COBRA Considerations in Mergers & Acquisitions
When an organization makes the decision to reorganize, such as participating in a merger or acquisition, certain employees can have their job status negatively impacted through terminations and reductions in hours. These employment changes often trigger the requirement to offer COBRA continuation coverage, creating questions as to which party involved in the business reorganization must handle the COBRA obligations. COBRA has clear regulations detailing who must be offered COBRA and which organization is responsible for making the offer.
To Whom Should COBRA Be Offered?
In a merger or acquisition scenario, “M&A qualified beneficiaries” have the legal right to COBRA continuation coverage. The structure of the merger or acquisition as stock or asset sale determines whether an individual is an M&A qualified beneficiary. Please note that individuals must experience a COBRA qualifying event, such as termination of employment, to be M&A beneficiaries.
Stock Sale
In the event of a stock sale, qualified beneficiaries are individuals whose last employment was associated with the acquired business entity and:
- Whose COBRA qualifying event occurred prior to the sale; or
- Whose COBRA qualifying event occurs “in connection with the sale.
Individuals who continue employment with the acquired organization after the stock sale have not experienced a COBRA qualifying event, as their employment has not terminated, and should not be offered COBRA.
Asset Sale
In the event of an asset sale, qualified beneficiaries are individuals whose last employment was in connection with the acquired assets and:
- Whose COBRA qualifying event occurred prior to the sale; or
- Whose COBRA qualifying event occurs “in connection with the sale.
Employees of the seller who are employed by the buyer immediately after the asset sale are not M&A qualified beneficiaries if the buyer is a “successor employer” (described below).
Which Group, Seller or Buyer, Must Offer COBRA?
The structure of the merger or acquisition as a stock or asset sale determines which group, the seller or the buyer, has the responsibility to offer COBRA to the M&A qualified beneficiaries. The standard COBRA rules for each situation are discussed below.
In the event of a stock sale the following should be considered:
- If the seller continues to maintain any group health plan after the sale, the seller must cover the M&A qualified beneficiaries under the seller’s plan.
- If the seller ceases to maintain any group health plan “in connection with the sale,” the buyer must cover the M&A qualified beneficiaries under the buyer’s plan.
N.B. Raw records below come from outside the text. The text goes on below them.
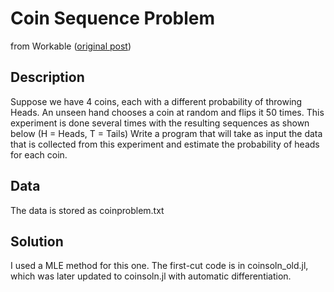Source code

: # Coin Sequence Problem
from Workable ([original post](http://buff.ly/1Rip3b0))

## Description
Suppose we have 4 coins, each with a different probability of throwing Heads. An unseen hand chooses a coin at random and flips it 50 times. This experiment is done several times with the resulting sequences as shown below (H = Heads, T = Tails) Write a program that will take as input the data that is collected from this experiment and estimate the probability of heads for each coin.

## Data
The data is stored as coinproblem.txt

## Solution
I used a MLE method for this one. The first-cut code is in coinsoln_old.jl, which was later updated to coinsoln.jl with automatic differentiation. 

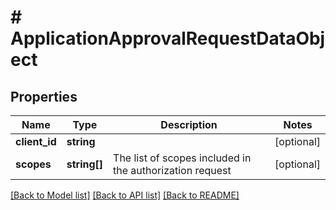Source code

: # # ApplicationApprovalRequestDataObject

## Properties

Name | Type | Description | Notes
------------ | ------------- | ------------- | -------------
**client_id** | **string** |  | [optional]
**scopes** | **string[]** | The list of scopes included in the authorization request | [optional]

[[Back to Model list]](../../README.md#models) [[Back to API list]](../../README.md#endpoints) [[Back to README]](../../README.md)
The buyer’s obligation to offer COBRA begins the later of:
- The date the seller ceases to provide any group health plan; or
- The date of the stock sale.
In the event of an asset sale the following should be considered:
- If the seller continues to maintain any group health plan after the sale, the seller must cover the M&A qualified beneficiaries under the seller’s plan.
- The buyer is required to make COBRA available to M&A qualified beneficiaries if the buyer is considered a “successor employer.”
- The buyer is a successor employer if:
- The seller ceases to provide any group health plan to any employee;
- The cessation of the group health plan(s) is “in connection with the sale;” and
- The buyer continues the business operations associated with the assets purchased from the selling group without interruption or substantial change.
- The buyer’s obligation to offer COBRA begins the later of:
- The date the seller ceases to provide any group health plan; or
- The date of the asset sale.
- The buyer is a successor employer if:
The above are the “default” rules allocating COBRA responsibility in a merger or acquisition. The parties to the merger or acquisition can contractually agree to allocate the responsibility to offer COBRA to either party.
Key Takeaways:
Organizations engaged in a business reorganization would be well-served to be aware of potential COBRA obligations that arise as result of transaction. During a reorganization, unless otherwise contractually defined, these COBRA rules would apply to employees who are affected by the change.
The information provided is a summary of laws and regulations relating to employee benefit plan compliance. This information should not be construed as legal advice. In all cases, employers should consult with their own legal counsel.